▸ TASK GOAL: Please copy exactly every line from the one that contains "G04 Created by" to the end of the data below, with both ends included and no other lines.

▸ MATERIAL TO PROCESS:
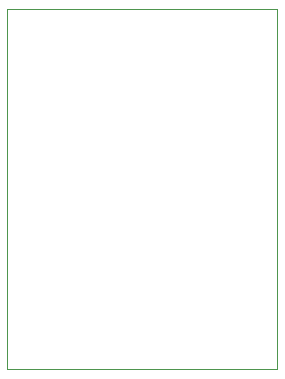
<source format=gbr>
G04 #@! TF.GenerationSoftware,KiCad,Pcbnew,(5.1.9)-1*
G04 #@! TF.CreationDate,2021-09-29T15:50:34-03:00*
G04 #@! TF.ProjectId,RJ45-breakout_1ch,524a3435-2d62-4726-9561-6b6f75745f31,rev?*
G04 #@! TF.SameCoordinates,Original*
G04 #@! TF.FileFunction,Profile,NP*
%FSLAX46Y46*%
G04 Gerber Fmt 4.6, Leading zero omitted, Abs format (unit mm)*
G04 Created by KiCad (PCBNEW (5.1.9)-1) date 2021-09-29 15:50:34*
%MOMM*%
%LPD*%
G01*
G04 APERTURE LIST*
G04 #@! TA.AperFunction,Profile*
%ADD10C,0.100000*%
G04 #@! TD*
G04 APERTURE END LIST*
D10*
X87630000Y-101600000D02*
X64770000Y-101600000D01*
X87630000Y-132080000D02*
X87630000Y-101600000D01*
X64770000Y-132080000D02*
X87630000Y-132080000D01*
X64770000Y-101600000D02*
X64770000Y-132080000D01*
M02*

</source>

▸ EXERCISE OUTPUT:
G04 Created by KiCad (PCBNEW (5.1.9)-1) date 2021-09-29 15:50:34*
%MOMM*%
%LPD*%
G01*
G04 APERTURE LIST*
G04 #@! TA.AperFunction,Profile*
%ADD10C,0.100000*%
G04 #@! TD*
G04 APERTURE END LIST*
D10*
X87630000Y-101600000D02*
X64770000Y-101600000D01*
X87630000Y-132080000D02*
X87630000Y-101600000D01*
X64770000Y-132080000D02*
X87630000Y-132080000D01*
X64770000Y-101600000D02*
X64770000Y-132080000D01*
M02*

</source>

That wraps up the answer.